Around 2 a.m. April 6, they were headed east in a Dodge Caravan on a highway in central Texas. The road was wet. They were on the inside lane, while a semi-truck was traveling on the outside lane in front of them. The truck slowed down to make a right turn onto a private road, according to an initial report from the Texas Department of Public Safety.
The Caravan didn’t stop in time and ran into the back of the truck.
Nguyen, his daughter Elizabeth, 12, his mother Diane Gryseels, 74, and her sister Evelyn Wimberley, 65, were killed. His wife and older daughter suffered serious injuries and were transported to separate hospitals. They are expected to survive.
Elizabeth Nguyen attended Voyager Middle School in the Mukilteo School District.
The truck driver was not hurt. A full report on the crash, which will look at possible contributing factors, has not been released yet.
King said Nguyen had been the same positive, cherubic person as far back as she can remember. After their father was captured in the Vietnam War, they grew up in orphanages together — first in Cam Ranh City, then in Dallas, Texas.
During that time, Gryseels became their “American mom,” King said. They first met Gryseels when she was a missionary in Vietnam. When they moved to Dallas, she and her sister would make trips to visit them from her home in Temple, Texas.
When they were grown, King went to do missionary work in Asia while Nguyen joined the Navy.
Steve Muirhead was stationed with Nguyen on the USS Ford fast frigate in Long Beach. He’s forgotten many of his former shipmates, but even after three decades he still remembers Nguyen. Muirhead said Nguyen, always laughing and cracking jokes, set the tone for everybody.
“After you spend like two minutes talking to the guy, you just kind of fall in love with him,” Muirhead said.
Nguyen worked as a telecommunications technician and was used to climbing to the highest parts of the ship, his then supervisor, Saul Estrada, said. When Nguyen was up for re-enlistment, he had his commanding officers strap up in harnesses and climb to the tip-top of the masthead for the ceremony.
“He would just do stuff like that,” Estrada said.
Nguyen never really quit the Navy. After retiring from military service, he kept working as a civilian at naval stations in Everett, where he was last stationed, and most recently Whidbey Island.
Israel Avendano, a contractor who works at Naval Air Station Whidbey, said Nguyen was always looking out for everyone. Nguyen would hand out granola bars to people and tell them not to get sick. And he would donate paid time-off hours to his coworkers when there were family emergencies or funerals they had to attend.
One time, Avendano got Seahawks tickets for himself and his son. Nguyen insisted on driving them there and back, even though he wasn’t going to the game. Avendano said no, but Nguyen wouldn’t take that for an answer. Neither would he accept money for gas. Everyone, it seemed, eventually caved to Nguyen’s insistent generosity.
Acts of kindness persist in everyone’s accounts of Nguyen. One time, he let a woman who was living on the street stay in his home. On another occasion, he went on a mission trip to Ensenada, Mexico to build a house for those in need. He often volunteered for his church in Everett.
Nguyen loved traveling and photography. His Facebook is littered with pictures from his family’s escapades: Mt. Rainier, the tulip fields in Skagit County, the Grand Canyon.
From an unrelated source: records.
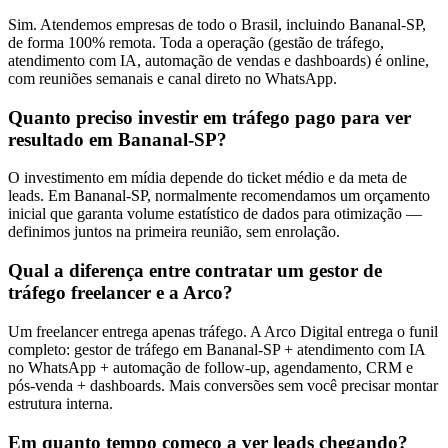
Sim. Atendemos empresas de todo o Brasil, incluindo Bananal-SP,
de forma 100% remota. Toda a operação (gestão de tráfego,
atendimento com IA, automação de vendas e dashboards) é online,
com reuniões semanais e canal direto no WhatsApp.
Quanto preciso investir em tráfego pago para ver
resultado em Bananal-SP?
O investimento em mídia depende do ticket médio e da meta de
leads. Em Bananal-SP, normalmente recomendamos um orçamento
inicial que garanta volume estatístico de dados para otimização —
definimos juntos na primeira reunião, sem enrolação.
Qual a diferença entre contratar um gestor de
tráfego freelancer e a Arco?
Um freelancer entrega apenas tráfego. A Arco Digital entrega o funil
completo: gestor de tráfego em Bananal-SP + atendimento com IA
no WhatsApp + automação de follow-up, agendamento, CRM e
pós-venda + dashboards. Mais conversões sem você precisar montar
estrutura interna.
Em quanto tempo começo a ver leads chegando?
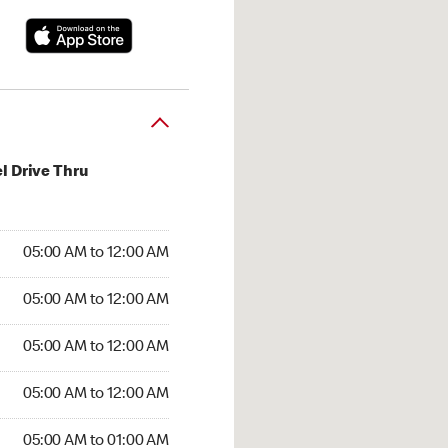
l Drive Thru
:00 AM to 12:00 AM
05:00 AM to 12:00 AM
:00 AM to 12:00 AM
05:00 AM to 12:00 AM
 05:00 AM to 12:00 AM
05:00 AM to 12:00 AM
5:00 AM to 12:00 AM
05:00 AM to 12:00 AM
00 AM to 01:00 AM
05:00 AM to 01:00 AM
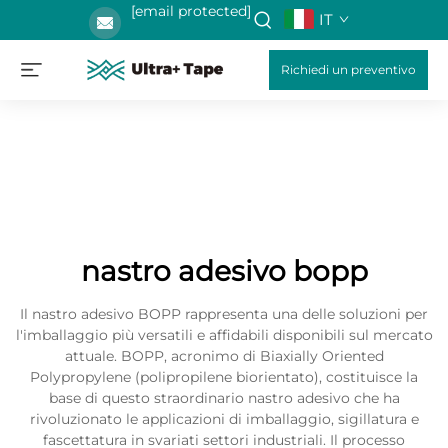
[email protected]
IT
Richiedi un preventivo
nastro adesivo bopp
Il nastro adesivo BOPP rappresenta una delle soluzioni per
l'imballaggio più versatili e affidabili disponibili sul mercato
attuale. BOPP, acronimo di Biaxially Oriented
Polypropylene (polipropilene biorientato), costituisce la
base di questo straordinario nastro adesivo che ha
rivoluzionato le applicazioni di imballaggio, sigillatura e
fascettatura in svariati settori industriali. Il processo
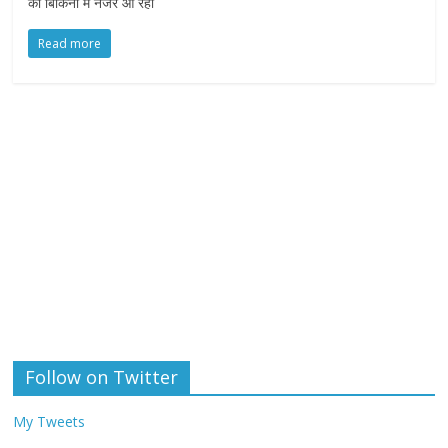
की बिकिनी में नजर आ रही
Read more
Follow on Twitter
My Tweets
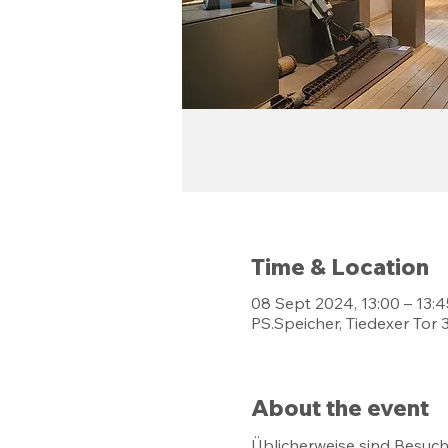
Time & Location
08 Sept 2024, 13:00 – 13:4
PS.Speicher, Tiedexer Tor 
About the event
Üblicherweise sind Besuch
He would often go on trips with his friend Aaron Hoy. Last August, they camped near Baker Lake and hiked up Sauk Mountain. It would be their last big adventure.
“That’s the hardest part of him being gone,” he said. “He wasn’t just a best friend, he was a journey friend. I never thought through if something like this were to happen to him. … This guy is irreplaceable.”
King, who lives in Asia, still has a hard time believing her little brother is gone. She’s used to chiding Nguyen for being too willing to help others. Now that he’s gone, she said she’s learning from his example. Maybe, she said, she needs to focus on relationships with people the same carefree way her brother did.
“He served with all his heart, he had fun with all his heart, he loved with all his heart,” she said.